You can power it off a 12V battery in a back pack (12V Kino ballast) or I found it easy to run a stinger to an assistant w/ the ballast hooked to a few Kino head cables.

Great fun to "joust" with the soundman’s boom guy and pop the light in where needed.

Josh Spring (ball?)
Gaffer etc...
Bethesda MD


I'm pretty sure a lot of lost in translation was lit with something similar. Pretty fun/easy soft setup I'd think.

I love china balls either way.

Eoin McGuigan
AC
Minneapolis/St. Paul


> What's a Springball?

As someone has already pointed out it's essentially a China Ball but is fabric and comes in versions that already have tungsten lights in which=h are removable and can be replaced with a Joker Bug.

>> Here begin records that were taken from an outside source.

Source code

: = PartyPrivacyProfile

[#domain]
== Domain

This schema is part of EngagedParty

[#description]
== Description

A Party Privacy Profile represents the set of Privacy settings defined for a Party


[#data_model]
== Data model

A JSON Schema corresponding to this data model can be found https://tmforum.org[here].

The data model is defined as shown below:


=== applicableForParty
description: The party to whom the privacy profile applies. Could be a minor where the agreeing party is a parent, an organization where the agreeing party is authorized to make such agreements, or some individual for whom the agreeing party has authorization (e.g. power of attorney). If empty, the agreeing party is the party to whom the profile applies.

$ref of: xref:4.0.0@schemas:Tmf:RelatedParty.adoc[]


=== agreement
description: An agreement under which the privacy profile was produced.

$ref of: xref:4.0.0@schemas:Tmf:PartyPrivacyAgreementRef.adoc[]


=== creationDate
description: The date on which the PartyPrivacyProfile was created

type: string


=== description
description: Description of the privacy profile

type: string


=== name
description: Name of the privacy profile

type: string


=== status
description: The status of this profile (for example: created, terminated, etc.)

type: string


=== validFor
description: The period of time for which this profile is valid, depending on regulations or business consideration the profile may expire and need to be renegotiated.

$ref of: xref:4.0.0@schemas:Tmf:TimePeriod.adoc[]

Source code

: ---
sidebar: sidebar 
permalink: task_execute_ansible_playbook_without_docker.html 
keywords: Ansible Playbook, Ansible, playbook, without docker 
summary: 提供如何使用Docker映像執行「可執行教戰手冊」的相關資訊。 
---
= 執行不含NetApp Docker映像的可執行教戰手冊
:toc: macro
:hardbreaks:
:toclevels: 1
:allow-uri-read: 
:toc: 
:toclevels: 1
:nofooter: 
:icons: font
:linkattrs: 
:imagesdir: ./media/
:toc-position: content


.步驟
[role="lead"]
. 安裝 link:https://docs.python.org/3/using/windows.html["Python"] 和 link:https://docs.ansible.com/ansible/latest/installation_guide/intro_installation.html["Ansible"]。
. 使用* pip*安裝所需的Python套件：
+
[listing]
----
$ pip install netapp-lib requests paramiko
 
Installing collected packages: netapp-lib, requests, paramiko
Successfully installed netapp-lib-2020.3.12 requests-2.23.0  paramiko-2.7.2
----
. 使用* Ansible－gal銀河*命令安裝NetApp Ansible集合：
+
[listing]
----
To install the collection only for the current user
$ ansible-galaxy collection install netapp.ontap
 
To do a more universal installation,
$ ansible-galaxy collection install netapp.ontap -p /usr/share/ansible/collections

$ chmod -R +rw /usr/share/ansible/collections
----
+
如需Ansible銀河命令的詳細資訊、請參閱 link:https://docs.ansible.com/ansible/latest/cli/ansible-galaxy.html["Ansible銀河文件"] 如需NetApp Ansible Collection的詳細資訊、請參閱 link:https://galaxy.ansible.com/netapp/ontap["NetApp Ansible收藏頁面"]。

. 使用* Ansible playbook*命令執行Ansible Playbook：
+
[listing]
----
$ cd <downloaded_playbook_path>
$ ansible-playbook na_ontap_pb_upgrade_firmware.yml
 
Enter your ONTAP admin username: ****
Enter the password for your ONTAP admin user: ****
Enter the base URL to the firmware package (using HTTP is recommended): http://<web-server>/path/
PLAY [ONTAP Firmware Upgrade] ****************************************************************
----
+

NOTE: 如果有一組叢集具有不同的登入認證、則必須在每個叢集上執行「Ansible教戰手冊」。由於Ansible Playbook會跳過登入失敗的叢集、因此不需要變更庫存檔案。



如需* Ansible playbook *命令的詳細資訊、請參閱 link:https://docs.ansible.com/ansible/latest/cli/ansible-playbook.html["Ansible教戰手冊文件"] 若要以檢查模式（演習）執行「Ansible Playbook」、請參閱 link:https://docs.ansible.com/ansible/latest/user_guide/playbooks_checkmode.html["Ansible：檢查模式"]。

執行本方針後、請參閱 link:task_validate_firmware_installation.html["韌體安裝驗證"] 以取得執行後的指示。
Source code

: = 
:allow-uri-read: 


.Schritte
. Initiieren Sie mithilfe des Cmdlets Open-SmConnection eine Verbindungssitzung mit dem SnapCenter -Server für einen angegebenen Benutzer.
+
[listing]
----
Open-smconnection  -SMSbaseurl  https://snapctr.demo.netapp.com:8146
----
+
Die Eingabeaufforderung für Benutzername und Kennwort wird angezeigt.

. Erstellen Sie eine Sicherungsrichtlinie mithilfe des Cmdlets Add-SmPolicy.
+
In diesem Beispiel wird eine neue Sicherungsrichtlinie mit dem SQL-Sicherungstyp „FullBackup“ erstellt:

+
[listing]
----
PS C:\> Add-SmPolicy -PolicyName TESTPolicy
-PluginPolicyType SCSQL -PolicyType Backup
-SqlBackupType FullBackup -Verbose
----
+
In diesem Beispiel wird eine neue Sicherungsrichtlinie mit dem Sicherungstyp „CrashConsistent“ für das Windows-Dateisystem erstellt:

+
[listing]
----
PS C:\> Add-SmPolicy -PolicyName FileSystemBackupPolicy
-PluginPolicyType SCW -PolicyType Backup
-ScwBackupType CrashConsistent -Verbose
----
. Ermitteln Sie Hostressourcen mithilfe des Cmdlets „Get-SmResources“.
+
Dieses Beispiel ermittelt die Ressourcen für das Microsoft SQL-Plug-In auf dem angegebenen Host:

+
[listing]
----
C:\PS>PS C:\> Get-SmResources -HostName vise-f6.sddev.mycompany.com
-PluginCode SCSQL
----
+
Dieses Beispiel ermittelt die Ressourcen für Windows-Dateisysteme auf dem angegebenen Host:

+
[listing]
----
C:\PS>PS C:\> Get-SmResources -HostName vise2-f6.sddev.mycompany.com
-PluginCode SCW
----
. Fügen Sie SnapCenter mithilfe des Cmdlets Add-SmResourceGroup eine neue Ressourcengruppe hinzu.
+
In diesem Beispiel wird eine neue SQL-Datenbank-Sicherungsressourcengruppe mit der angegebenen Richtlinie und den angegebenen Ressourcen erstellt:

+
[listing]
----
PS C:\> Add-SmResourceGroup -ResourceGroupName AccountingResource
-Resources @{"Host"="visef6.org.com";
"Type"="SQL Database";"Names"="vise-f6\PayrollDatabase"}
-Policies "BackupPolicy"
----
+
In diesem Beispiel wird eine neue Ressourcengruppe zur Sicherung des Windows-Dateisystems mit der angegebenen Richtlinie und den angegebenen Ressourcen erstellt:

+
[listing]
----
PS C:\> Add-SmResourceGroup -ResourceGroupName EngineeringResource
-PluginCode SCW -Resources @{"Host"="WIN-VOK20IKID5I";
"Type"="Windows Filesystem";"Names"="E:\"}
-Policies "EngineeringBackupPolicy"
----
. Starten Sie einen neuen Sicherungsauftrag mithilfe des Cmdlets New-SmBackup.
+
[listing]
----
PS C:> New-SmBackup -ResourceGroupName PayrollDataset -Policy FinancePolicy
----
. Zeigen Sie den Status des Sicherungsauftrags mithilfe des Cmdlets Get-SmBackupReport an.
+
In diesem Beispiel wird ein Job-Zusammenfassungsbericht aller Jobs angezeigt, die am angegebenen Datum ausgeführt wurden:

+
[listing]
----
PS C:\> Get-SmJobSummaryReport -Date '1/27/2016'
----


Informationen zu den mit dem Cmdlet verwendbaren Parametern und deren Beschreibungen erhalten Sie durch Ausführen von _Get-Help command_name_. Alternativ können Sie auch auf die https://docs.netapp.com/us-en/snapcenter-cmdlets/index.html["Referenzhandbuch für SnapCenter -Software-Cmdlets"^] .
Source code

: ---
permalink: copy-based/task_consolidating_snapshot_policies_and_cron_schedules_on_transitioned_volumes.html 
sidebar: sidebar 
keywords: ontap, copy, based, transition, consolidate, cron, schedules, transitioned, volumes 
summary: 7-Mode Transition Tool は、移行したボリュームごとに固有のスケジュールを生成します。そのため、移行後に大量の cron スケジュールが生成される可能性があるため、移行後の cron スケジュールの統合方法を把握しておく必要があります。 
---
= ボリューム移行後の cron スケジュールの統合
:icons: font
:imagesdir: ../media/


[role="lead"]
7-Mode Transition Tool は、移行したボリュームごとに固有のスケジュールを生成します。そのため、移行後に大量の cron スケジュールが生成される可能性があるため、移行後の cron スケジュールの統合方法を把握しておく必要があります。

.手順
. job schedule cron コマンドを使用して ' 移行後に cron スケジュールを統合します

It's very fast, robust and versatile.

Cheers

Geoff Boyle FBKS
Director of Photography
EU Based
www.cinematography.net


Where can you get one of these Springballs?

Marty Mullin
DP
www.martymullin.com
Los Angeles
818 712-0272
305 606-1262


>>Where can you get one of these Springballs?

Try jemlighting.com -- no information on pricing in sales, I wouldn't think they'd be that expensive, but there's email contact for them as well.

-Eoin McGuigan-
AC
Minneapolis/St.Paul


Try www.lanternlock.com

I have a selection of sizes from them and they stand up to the rigors of many features.